Sheriff Dennis spits on the ground and leans close to me. “We’ve got a jurisdictional clusterfuck on our hands here. And both our asses are on the line.”

“I know.”

“You ride with me,” he says, pulling me toward his Tahoe. “Ms. Masters can come in the car behind us.”

“Hold on.” I yank my arm loose. “Caitlin rides with us.”

Walker shakes his head. “Sorry. I have to separate you two. A lot of eyes will be watching this. I’ve got to follow procedure.”

“Surely she can ride with us? You can swear we didn’t talk on the way.”

Sensing danger, Caitlin has come up beside me and taken hold of my arm.

“I’m sorry,” Dennis says firmly. “It’s got to be this way.”

Before I can argue further, Walker leans in close and says, “My brother-in-law will be driving the second car. If you need to call her on the phone, you can. The stupidest thing we can do is stay here and argue. You want Ozan to arrest you two for killing one of the richest men in Louisiana? A friend of every governor for the past fifty years?”

“I’ll be fine in the second car,” Caitlin says, nudging me toward Dennis’s truck. “Let’s not waste one more second. Just let me grab Henry’s files.”

Walker gives her a grateful look, then signals a deputy standing by one of the cruisers behind the fire truck. The man reaches us as Caitlin trots back with her box, and Dennis introduces him as Grady Wells, his brother-in-law. I beg Wells to take care of Caitlin like he would his own flesh and blood, and he promises that he will.

“If the state police try to pull us over,” Walker tells Wells, “ignore them. Don’t stop until we get back to base. You only take orders from me. Ignore the radio, and if they start yelling at you over their PA speaker, pay no mind. We’ll hash out the jurisdictions when we get to the station.”
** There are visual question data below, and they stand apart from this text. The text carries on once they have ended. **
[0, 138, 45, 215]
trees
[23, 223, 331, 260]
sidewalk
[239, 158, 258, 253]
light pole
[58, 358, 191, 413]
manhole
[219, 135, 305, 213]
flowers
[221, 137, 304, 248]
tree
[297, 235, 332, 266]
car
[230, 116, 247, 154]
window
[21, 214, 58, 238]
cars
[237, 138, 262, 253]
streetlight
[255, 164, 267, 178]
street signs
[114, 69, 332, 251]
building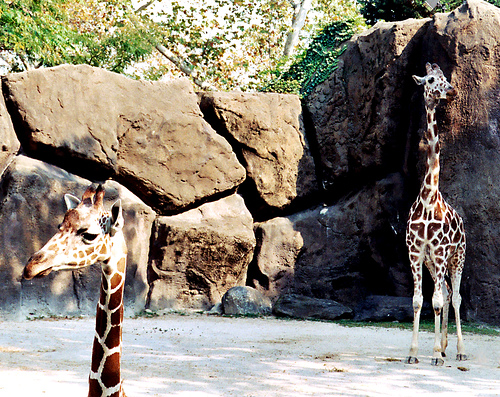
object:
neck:
[89, 259, 128, 397]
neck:
[422, 103, 440, 191]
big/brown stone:
[197, 90, 319, 210]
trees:
[0, 0, 372, 94]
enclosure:
[0, 0, 500, 397]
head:
[21, 185, 125, 284]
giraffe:
[19, 181, 126, 397]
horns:
[94, 182, 105, 208]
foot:
[431, 357, 445, 365]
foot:
[455, 354, 468, 361]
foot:
[404, 356, 419, 364]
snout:
[445, 87, 457, 95]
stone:
[248, 169, 406, 296]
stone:
[0, 63, 246, 208]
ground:
[0, 313, 500, 396]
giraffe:
[403, 62, 467, 368]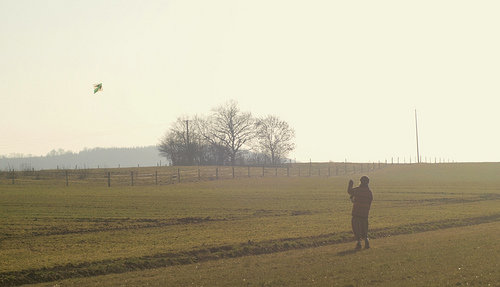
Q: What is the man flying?
A: A kite.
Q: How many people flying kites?
A: One.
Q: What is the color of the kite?
A: Green and yellow.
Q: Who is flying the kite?
A: A man.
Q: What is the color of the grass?
A: Green.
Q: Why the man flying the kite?
A: For entertainment.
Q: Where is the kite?
A: Floating.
Moments later, six doors slam, and our small convoy begins racing toward Highway 84 and the Mississippi River. Turning to look back through the rear windshield, I see the pillar of fire still towering over the vast alluvial plain, announcing calamity to the world. If my mother and daughter were to look out of their third-floor window high on the Natchez bluff, they would see it in the distance. As I think of my mother, a double-edged knife of guilt and anger slips between my ribs, and I wonder whether my father is within sight of that roaring flame.